- [TASK ITEM]: All pictures are to be left out; every other part of the entries must be reproduced exactly.

- [PROVIDED ENTRIES]:
BEGIN
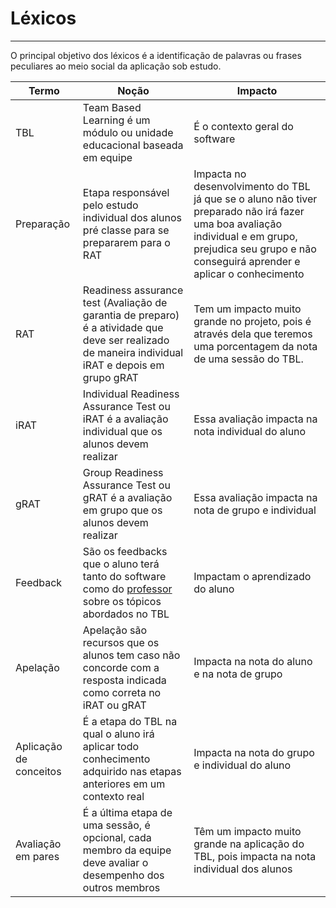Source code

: # Léxicos
***

O principal objetivo dos léxicos é a identificação de palavras ou frases peculiares ao meio social da aplicação sob estudo.
 
|Termo|Noção|Impacto|
|-----|-----|-------|
|TBL|Team Based Learning é um módulo ou unidade educacional baseada em equipe|É o contexto geral do software|
|Preparação|Etapa responsável pelo estudo individual dos alunos pré classe para se prepararem para o RAT|Impacta no desenvolvimento do TBL já que se o aluno não tiver preparado não irá fazer uma boa avaliação individual e em grupo, prejudica seu grupo e não conseguirá aprender e aplicar o conhecimento|
|RAT|Readiness assurance test (Avaliação de garantia de preparo) é a atividade que deve ser realizado de maneira individual iRAT e depois em grupo gRAT|Tem um impacto muito grande no projeto, pois é através dela que teremos uma porcentagem da nota de uma sessão do TBL.|
|iRAT|Individual Readiness Assurance Test ou iRAT é a avaliação individual que os alunos devem realizar|Essa avaliação impacta na nota individual do aluno|
|gRAT|Group Readiness Assurance Test ou gRAT é a avaliação em grupo que os alunos devem realizar|Essa avaliação impacta na nota de grupo e individual|
|Feedback|São os feedbacks que o aluno terá tanto do software como do [professor](#l8-teacher) sobre os tópicos abordados no TBL|Impactam o aprendizado do aluno|
|Apelação|Apelação são recursos que os alunos tem caso não concorde com a resposta indicada como correta no iRAT ou gRAT|Impacta na nota do aluno e na nota de grupo|
|Aplicação de conceitos|É a etapa do TBL na qual o aluno irá aplicar todo conhecimento adquirido nas etapas anteriores em um contexto real|Impacta na nota do grupo e individual do aluno|
|Avaliação em pares|É a última etapa de uma sessão, é opcional, cada membro da equipe deve avaliar o desempenho dos outros membros|Têm um impacto muito grande na aplicação do TBL, pois impacta na nota individual dos alunos|
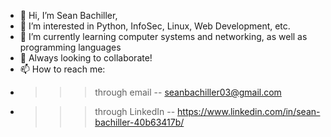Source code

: - 👋 Hi, I’m Sean Bachiller, 
- 👀 I’m interested in Python, InfoSec, Linux, Web Development, etc.
- 🌱 I’m currently learning computer systems and networking, as well as programming languages
- 💞️ Always looking to collaborate!
- 📫 How to reach me: 
- >>>through email -- seanbachiller03@gmail.com
- >>>through LinkedIn -- https://www.linkedin.com/in/sean-bachiller-40b63417b/
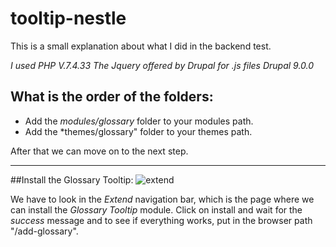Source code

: # tooltip-nestle
This is a small explanation about what I did in the backend test.

*I used PHP V.7.4.33*
*The Jquery offered by Drupal for .js files*
*Drupal 9.0.0*

## What is the order of the folders:
* Add the *modules/glossary* folder to your modules path.
* Add the *themes/glossary" folder to your themes path.

After that we can move on to the next step.

---
##Install the Glossary Tooltip:
![extend](https://github.com/anthonylilo/tooltip-nestle/assets/76402507/cd153a85-f1e9-4d28-8926-78fec52da9a6)

We have to look in the *Extend* navigation bar, which is the page where we can install the *Glossary Tooltip* module. Click on install and wait for the *success* message and to see if everything works, put in the browser path "/add-glossary".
END
- [RESULT]:
Source code

: # Léxicos
***

O principal objetivo dos léxicos é a identificação de palavras ou frases peculiares ao meio social da aplicação sob estudo.
 
|Termo|Noção|Impacto|
|-----|-----|-------|
|TBL|Team Based Learning é um módulo ou unidade educacional baseada em equipe|É o contexto geral do software|
|Preparação|Etapa responsável pelo estudo individual dos alunos pré classe para se prepararem para o RAT|Impacta no desenvolvimento do TBL já que se o aluno não tiver preparado não irá fazer uma boa avaliação individual e em grupo, prejudica seu grupo e não conseguirá aprender e aplicar o conhecimento|
|RAT|Readiness assurance test (Avaliação de garantia de preparo) é a atividade que deve ser realizado de maneira individual iRAT e depois em grupo gRAT|Tem um impacto muito grande no projeto, pois é através dela que teremos uma porcentagem da nota de uma sessão do TBL.|
|iRAT|Individual Readiness Assurance Test ou iRAT é a avaliação individual que os alunos devem realizar|Essa avaliação impacta na nota individual do aluno|
|gRAT|Group Readiness Assurance Test ou gRAT é a avaliação em grupo que os alunos devem realizar|Essa avaliação impacta na nota de grupo e individual|
|Feedback|São os feedbacks que o aluno terá tanto do software como do [professor](#l8-teacher) sobre os tópicos abordados no TBL|Impactam o aprendizado do aluno|
|Apelação|Apelação são recursos que os alunos tem caso não concorde com a resposta indicada como correta no iRAT ou gRAT|Impacta na nota do aluno e na nota de grupo|
|Aplicação de conceitos|É a etapa do TBL na qual o aluno irá aplicar todo conhecimento adquirido nas etapas anteriores em um contexto real|Impacta na nota do grupo e individual do aluno|
|Avaliação em pares|É a última etapa de uma sessão, é opcional, cada membro da equipe deve avaliar o desempenho dos outros membros|Têm um impacto muito grande na aplicação do TBL, pois impacta na nota individual dos alunos|
Source code

: - 👋 Hi, I’m Sean Bachiller, 
- 👀 I’m interested in Python, InfoSec, Linux, Web Development, etc.
- 🌱 I’m currently learning computer systems and networking, as well as programming languages
- 💞️ Always looking to collaborate!
- 📫 How to reach me: 
- >>>through email -- seanbachiller03@gmail.com
- >>>through LinkedIn -- https://www.linkedin.com/in/sean-bachiller-40b63417b/
Source code

: # tooltip-nestle
This is a small explanation about what I did in the backend test.

*I used PHP V.7.4.33*
*The Jquery offered by Drupal for .js files*
*Drupal 9.0.0*

## What is the order of the folders:
* Add the *modules/glossary* folder to your modules path.
* Add the *themes/glossary" folder to your themes path.

After that we can move on to the next step.

---
##Install the Glossary Tooltip:
![extend](https://github.com/anthonylilo/tooltip-nestle/assets/76402507/cd153a85-f1e9-4d28-8926-78fec52da9a6)

We have to look in the *Extend* navigation bar, which is the page where we can install the *Glossary Tooltip* module. Click on install and wait for the *success* message and to see if everything works, put in the browser path "/add-glossary".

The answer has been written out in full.